**Provided passage**:
______
- Born: 4 October 1901 Horsham, West Sussex, England
- Died: 24 November 1999 (aged 98) Oxfordshire, England
- Known for: Painting, Illustration,
- Notable work: Black and White Stallions Fighting, Wild Horses, Summer Morning, Greyskin
- Movement: Sporting artist, equestrian artist
- Spouse(s): Elinor Clare Macdonell (d. 1953) Kay Prior Palmer
- Children: 3, including Hugh
- Parent(s): John Guille Millais Frances Margaret Skipworth

= Raoul Millais =

English painter

Hesketh Raoul Lejarderay Millais (4 October 1901 – 24 November 1999), usually known as Raoul or 'Liony' Millais, was a portrait painter, equestrian artist and sportsman.

== Family background ==
Millais was the grandson of the Pre-Raphaelite painter Sir John Everett Millais and the son of naturalist John Guille Millais, from whom he inherited both his artistic talent and his love of animals and of hunting.
______
**Supplied data**:
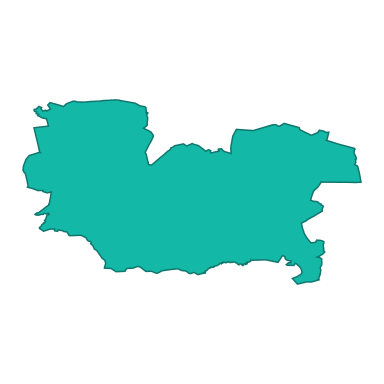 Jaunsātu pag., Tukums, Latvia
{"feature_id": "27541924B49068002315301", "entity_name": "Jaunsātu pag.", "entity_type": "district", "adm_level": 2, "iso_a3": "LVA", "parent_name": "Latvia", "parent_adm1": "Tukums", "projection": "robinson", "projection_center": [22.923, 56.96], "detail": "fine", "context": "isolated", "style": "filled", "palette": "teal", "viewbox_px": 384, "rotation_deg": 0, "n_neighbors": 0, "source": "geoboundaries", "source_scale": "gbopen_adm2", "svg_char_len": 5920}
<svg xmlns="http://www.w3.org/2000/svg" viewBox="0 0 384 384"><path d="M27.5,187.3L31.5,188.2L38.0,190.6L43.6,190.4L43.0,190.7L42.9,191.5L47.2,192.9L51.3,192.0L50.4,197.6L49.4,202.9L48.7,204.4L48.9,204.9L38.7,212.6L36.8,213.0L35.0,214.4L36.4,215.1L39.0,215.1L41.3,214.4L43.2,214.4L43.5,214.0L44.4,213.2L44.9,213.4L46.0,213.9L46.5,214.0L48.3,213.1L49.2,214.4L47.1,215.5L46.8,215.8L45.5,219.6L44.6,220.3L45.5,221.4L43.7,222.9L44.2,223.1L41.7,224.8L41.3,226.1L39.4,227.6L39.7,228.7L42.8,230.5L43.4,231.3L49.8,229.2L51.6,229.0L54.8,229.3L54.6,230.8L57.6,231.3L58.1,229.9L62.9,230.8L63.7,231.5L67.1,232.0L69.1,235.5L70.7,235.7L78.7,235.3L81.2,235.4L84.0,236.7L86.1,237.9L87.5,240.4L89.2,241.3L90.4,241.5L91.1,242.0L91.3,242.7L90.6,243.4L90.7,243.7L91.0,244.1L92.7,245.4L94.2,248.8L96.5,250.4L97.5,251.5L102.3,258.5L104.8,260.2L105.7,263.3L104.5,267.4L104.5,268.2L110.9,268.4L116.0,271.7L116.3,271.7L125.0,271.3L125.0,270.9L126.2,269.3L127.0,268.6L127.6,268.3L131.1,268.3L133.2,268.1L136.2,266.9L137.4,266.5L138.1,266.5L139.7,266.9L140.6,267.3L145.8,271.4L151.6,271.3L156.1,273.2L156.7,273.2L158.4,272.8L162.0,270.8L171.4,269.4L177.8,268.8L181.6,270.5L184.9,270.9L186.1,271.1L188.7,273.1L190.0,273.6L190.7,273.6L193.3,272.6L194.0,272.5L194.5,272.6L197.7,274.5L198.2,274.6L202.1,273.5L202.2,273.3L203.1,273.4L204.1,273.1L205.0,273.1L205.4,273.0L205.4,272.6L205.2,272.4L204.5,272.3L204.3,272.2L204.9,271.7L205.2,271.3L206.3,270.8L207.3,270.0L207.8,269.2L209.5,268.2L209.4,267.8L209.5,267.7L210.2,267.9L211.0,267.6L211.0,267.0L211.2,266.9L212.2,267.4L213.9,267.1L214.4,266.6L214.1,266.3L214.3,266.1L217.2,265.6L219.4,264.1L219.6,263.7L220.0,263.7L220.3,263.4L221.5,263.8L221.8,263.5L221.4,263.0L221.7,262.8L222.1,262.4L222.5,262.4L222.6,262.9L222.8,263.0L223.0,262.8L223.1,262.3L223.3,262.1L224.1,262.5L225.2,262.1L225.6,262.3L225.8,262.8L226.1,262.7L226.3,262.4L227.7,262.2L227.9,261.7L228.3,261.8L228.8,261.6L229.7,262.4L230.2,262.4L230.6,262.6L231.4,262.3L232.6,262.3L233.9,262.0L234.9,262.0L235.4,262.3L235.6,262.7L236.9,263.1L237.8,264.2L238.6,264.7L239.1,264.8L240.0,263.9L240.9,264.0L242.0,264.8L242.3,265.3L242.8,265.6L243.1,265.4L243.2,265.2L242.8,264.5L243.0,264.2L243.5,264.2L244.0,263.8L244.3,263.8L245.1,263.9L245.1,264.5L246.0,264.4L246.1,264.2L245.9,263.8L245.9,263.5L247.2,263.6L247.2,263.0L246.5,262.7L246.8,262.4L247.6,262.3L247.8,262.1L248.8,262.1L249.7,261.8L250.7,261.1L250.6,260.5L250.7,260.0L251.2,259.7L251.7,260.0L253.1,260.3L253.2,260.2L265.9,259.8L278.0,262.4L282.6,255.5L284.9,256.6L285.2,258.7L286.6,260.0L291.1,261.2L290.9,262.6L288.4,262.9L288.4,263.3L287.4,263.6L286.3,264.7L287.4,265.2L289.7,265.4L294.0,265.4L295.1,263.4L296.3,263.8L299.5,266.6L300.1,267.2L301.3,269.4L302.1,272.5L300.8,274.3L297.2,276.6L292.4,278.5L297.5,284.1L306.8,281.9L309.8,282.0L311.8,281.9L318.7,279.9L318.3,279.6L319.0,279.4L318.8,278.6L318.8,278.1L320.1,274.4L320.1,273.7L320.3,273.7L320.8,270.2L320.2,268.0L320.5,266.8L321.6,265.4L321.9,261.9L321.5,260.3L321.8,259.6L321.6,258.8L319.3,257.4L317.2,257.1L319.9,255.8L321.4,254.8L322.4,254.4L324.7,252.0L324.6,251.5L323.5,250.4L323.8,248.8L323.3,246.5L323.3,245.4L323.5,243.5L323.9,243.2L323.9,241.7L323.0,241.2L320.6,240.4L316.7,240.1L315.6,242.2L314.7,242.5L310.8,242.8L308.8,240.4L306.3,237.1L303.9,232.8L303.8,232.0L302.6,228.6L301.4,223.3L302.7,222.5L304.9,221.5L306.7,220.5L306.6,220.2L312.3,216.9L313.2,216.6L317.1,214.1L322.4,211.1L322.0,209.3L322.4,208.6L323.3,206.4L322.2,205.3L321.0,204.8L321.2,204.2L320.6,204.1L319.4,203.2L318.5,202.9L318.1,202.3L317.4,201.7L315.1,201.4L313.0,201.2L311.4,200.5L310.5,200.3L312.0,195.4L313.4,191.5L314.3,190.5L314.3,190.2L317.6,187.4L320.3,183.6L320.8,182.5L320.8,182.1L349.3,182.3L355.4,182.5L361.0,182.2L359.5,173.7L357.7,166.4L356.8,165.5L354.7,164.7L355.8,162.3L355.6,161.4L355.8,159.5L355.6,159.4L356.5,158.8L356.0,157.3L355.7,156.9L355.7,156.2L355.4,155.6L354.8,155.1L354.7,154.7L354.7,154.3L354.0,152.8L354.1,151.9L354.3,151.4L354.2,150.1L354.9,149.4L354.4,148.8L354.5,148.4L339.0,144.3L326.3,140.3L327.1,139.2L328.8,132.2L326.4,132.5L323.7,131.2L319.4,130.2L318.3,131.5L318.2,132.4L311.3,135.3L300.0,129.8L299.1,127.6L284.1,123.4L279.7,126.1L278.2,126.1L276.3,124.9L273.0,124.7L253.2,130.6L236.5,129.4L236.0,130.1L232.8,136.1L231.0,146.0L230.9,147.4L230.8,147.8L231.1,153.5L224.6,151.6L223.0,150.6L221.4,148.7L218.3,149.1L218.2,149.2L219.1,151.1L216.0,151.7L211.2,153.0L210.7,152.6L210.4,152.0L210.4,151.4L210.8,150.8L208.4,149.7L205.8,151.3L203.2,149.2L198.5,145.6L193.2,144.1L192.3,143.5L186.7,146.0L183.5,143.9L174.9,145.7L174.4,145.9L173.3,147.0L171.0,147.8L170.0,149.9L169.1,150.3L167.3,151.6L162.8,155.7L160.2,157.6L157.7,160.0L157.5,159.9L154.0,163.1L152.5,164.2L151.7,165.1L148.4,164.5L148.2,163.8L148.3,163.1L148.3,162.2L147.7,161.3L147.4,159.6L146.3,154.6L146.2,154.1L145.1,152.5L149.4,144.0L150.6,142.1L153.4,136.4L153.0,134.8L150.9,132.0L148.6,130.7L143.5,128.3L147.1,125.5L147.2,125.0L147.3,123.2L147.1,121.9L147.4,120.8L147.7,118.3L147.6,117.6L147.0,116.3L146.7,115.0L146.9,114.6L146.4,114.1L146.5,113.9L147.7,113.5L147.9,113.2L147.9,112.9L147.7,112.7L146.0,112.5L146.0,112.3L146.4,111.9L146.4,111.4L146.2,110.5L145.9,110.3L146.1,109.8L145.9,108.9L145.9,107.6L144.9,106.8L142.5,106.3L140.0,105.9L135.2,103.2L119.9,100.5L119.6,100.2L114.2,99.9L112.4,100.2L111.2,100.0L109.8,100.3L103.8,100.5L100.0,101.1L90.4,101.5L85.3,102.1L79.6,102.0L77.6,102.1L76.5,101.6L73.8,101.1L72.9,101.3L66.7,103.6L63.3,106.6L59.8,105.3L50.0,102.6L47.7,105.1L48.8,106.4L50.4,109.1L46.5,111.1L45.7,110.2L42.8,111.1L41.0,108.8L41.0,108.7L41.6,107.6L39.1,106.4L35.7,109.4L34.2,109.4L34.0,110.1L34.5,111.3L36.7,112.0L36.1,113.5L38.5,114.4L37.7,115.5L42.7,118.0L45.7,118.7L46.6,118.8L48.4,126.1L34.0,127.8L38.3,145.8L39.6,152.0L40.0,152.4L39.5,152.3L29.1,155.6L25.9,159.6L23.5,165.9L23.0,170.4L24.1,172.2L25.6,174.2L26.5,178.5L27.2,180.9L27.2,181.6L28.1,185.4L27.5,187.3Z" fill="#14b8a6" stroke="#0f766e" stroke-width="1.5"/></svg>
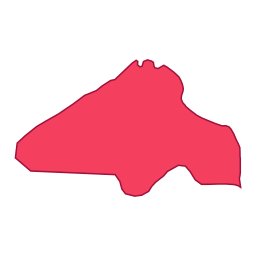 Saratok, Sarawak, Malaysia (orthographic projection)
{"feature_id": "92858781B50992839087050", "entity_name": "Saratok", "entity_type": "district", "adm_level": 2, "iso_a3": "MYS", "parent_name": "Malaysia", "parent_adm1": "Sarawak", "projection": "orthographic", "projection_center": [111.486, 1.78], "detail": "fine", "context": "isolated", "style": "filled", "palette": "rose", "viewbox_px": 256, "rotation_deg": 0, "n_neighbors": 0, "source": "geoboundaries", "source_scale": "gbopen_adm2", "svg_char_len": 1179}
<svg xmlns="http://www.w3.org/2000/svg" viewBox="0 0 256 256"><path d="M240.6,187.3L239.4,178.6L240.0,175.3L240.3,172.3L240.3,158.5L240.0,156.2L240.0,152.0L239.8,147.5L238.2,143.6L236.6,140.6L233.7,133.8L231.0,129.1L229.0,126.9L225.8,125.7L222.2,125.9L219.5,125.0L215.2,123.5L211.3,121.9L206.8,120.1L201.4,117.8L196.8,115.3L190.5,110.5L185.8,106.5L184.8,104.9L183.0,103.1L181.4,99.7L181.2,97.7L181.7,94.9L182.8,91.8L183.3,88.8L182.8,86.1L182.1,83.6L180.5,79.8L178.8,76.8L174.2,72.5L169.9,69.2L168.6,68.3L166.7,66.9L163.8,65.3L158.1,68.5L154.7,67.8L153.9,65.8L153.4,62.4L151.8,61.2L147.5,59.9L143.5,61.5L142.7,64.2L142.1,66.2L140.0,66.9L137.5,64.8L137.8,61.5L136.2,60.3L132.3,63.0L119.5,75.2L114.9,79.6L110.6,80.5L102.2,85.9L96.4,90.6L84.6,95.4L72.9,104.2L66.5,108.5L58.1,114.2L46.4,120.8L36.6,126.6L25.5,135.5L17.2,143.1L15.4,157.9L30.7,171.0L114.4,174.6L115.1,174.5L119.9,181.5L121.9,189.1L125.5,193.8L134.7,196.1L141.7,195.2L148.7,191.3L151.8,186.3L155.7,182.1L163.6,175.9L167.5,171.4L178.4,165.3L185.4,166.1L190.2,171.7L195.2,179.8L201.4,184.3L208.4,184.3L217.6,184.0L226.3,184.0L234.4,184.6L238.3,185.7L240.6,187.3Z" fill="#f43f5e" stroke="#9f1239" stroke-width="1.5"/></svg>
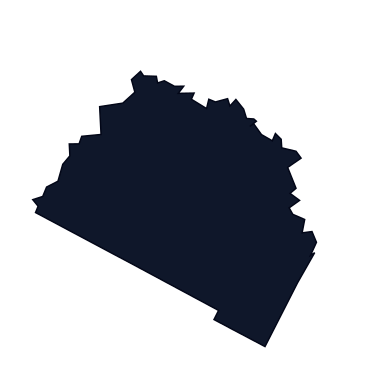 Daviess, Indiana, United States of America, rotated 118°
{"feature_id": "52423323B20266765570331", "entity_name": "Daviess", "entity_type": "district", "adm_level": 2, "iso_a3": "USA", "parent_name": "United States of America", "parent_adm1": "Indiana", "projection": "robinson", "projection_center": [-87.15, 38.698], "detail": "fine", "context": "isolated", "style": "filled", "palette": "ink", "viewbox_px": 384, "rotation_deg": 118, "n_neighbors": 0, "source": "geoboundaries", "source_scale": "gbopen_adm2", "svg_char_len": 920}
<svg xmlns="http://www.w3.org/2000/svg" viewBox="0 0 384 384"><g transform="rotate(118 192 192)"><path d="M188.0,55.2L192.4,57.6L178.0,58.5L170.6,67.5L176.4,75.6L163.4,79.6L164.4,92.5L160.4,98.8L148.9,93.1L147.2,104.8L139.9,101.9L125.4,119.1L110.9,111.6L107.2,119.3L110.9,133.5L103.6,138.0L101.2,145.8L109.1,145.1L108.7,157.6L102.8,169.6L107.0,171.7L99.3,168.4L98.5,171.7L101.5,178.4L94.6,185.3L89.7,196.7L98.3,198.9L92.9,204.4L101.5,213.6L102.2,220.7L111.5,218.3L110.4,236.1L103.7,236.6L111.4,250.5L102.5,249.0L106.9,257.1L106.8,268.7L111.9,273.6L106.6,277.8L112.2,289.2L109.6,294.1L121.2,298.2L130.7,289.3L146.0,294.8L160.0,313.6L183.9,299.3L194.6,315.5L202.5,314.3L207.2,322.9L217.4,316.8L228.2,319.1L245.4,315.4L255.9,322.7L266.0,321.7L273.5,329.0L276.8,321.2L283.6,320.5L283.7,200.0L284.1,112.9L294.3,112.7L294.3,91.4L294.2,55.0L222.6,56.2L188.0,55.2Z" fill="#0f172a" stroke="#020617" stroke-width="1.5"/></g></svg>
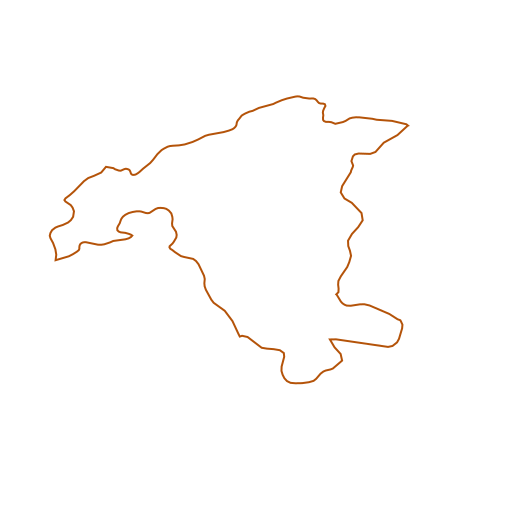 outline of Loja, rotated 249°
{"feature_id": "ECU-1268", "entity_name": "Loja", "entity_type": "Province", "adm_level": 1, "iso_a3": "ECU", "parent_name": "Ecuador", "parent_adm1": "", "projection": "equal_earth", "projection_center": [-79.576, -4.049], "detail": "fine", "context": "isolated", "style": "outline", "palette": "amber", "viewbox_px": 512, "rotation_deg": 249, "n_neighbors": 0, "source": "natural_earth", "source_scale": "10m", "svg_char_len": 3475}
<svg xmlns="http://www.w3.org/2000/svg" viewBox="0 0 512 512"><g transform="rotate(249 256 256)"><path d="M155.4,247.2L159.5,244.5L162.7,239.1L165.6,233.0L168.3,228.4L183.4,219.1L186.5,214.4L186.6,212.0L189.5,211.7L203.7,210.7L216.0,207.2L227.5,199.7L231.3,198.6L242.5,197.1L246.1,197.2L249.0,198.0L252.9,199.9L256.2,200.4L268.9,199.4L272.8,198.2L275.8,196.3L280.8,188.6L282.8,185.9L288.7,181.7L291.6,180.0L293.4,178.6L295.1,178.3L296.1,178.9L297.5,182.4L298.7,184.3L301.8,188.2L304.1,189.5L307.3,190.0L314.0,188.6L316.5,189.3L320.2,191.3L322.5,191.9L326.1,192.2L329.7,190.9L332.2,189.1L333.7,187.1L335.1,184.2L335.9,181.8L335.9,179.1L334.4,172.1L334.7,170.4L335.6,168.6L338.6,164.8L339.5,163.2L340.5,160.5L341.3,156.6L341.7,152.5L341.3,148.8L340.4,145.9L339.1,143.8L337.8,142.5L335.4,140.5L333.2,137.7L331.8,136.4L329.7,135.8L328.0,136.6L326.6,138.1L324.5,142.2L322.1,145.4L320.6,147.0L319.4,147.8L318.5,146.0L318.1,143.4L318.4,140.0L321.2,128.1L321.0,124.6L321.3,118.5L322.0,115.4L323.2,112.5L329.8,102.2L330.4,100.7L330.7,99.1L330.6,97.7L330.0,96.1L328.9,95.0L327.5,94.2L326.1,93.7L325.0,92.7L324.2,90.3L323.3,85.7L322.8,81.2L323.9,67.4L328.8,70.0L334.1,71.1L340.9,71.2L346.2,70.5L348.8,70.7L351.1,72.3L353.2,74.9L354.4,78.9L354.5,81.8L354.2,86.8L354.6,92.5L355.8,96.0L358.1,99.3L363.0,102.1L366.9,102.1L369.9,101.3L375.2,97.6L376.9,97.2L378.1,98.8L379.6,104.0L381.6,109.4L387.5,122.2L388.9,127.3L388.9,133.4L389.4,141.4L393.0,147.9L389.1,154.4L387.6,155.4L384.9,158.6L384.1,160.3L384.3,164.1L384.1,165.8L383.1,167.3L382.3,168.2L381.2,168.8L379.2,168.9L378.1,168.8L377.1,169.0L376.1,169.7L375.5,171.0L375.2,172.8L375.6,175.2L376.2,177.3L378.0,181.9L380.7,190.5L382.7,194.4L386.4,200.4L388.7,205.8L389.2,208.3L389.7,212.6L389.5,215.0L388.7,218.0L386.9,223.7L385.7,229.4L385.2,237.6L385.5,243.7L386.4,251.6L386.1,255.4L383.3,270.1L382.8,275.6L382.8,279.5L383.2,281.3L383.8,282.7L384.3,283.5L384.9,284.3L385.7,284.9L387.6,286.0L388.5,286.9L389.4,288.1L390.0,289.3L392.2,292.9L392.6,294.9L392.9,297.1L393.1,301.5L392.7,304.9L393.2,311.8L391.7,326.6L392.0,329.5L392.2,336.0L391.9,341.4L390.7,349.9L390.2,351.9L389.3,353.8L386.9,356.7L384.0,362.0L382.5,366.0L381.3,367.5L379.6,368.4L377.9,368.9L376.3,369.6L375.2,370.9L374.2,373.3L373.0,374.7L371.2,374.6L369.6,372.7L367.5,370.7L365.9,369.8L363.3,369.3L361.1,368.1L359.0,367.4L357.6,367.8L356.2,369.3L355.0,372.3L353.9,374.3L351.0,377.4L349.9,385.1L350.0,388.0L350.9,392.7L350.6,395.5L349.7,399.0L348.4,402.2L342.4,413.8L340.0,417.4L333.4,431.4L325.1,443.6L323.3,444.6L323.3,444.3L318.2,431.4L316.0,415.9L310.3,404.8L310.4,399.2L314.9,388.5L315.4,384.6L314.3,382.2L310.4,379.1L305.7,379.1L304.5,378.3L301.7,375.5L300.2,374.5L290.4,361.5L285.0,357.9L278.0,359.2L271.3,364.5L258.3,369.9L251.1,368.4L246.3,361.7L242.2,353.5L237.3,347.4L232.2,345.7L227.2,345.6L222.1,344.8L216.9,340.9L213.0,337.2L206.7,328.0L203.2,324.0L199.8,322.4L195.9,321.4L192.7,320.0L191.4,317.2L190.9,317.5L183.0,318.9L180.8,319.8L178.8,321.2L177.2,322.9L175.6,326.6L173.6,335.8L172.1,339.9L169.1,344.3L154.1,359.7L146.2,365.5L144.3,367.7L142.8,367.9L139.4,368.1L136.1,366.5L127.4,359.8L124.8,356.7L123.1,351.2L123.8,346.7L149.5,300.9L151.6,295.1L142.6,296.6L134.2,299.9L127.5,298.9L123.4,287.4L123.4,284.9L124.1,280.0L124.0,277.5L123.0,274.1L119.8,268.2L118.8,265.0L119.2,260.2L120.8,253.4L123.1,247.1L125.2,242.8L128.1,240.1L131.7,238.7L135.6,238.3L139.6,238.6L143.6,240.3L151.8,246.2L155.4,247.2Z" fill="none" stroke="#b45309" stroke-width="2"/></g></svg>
______
**Prompt A**:
Translate into French this sentence from the Raoul Millais biography: "Millais was the grandson of the Pre-Raphaelite painter Sir John Everett Millais and the son of naturalist John Guille Millais, from whom he inherited both his artistic talent and his love of animals and of hunting."
**Prompt B**:
Write the text that follows the last sentence of the Raoul Millais biography.
The data have no connection to the Raoul Millais biography.

**Written reply A**:
Millais était le petit-fils du peintre préraphaélite Sir John Everett Millais et le fils du naturaliste John Guille Millais, dont il hérita à la fois son talent artistique et son amour des animaux et de la chasse.

**Written reply B**:
== Artistic career ==
Millais is best known for his equestrian paintings and for his Spanish work, created when he accompanied Ernest Hemingway. Like his contemporary, Alfred Munnings, Millais was an opponent of Modernism in art, which he called "the Picasso lark".

Numerous painted works by Millais have been sold at auction at Christie's, and Bonhams in London. His oeuvre has been posthumously profiled in publications such as Artnet, The Independent, The Field, and Art UK.

== Personal life ==
He married Elinor Clare Macdonell, daughter of railway magnate Allan Ronald Macdonell and Helen Margaret Ryan (heir and niece of Hugh Ryan), of Montreal, Canada. Elinor was also the granddaughter of Irish-Canadian industrialist John Ryan, one of the wealthiest men in Canada at the time of his death in 1902. Millais and Elinor had two sons, John Millais (b. 1927) and Hugh Geoffroy Millais (b.1929) a celebrated actor.

After Elinor's death in 1953, Millais married his second wife Kay Prior Palmer with whom he had a third son, Hesketh Merlin.

He died in 1999 aged 98 in Oxfordshire, England.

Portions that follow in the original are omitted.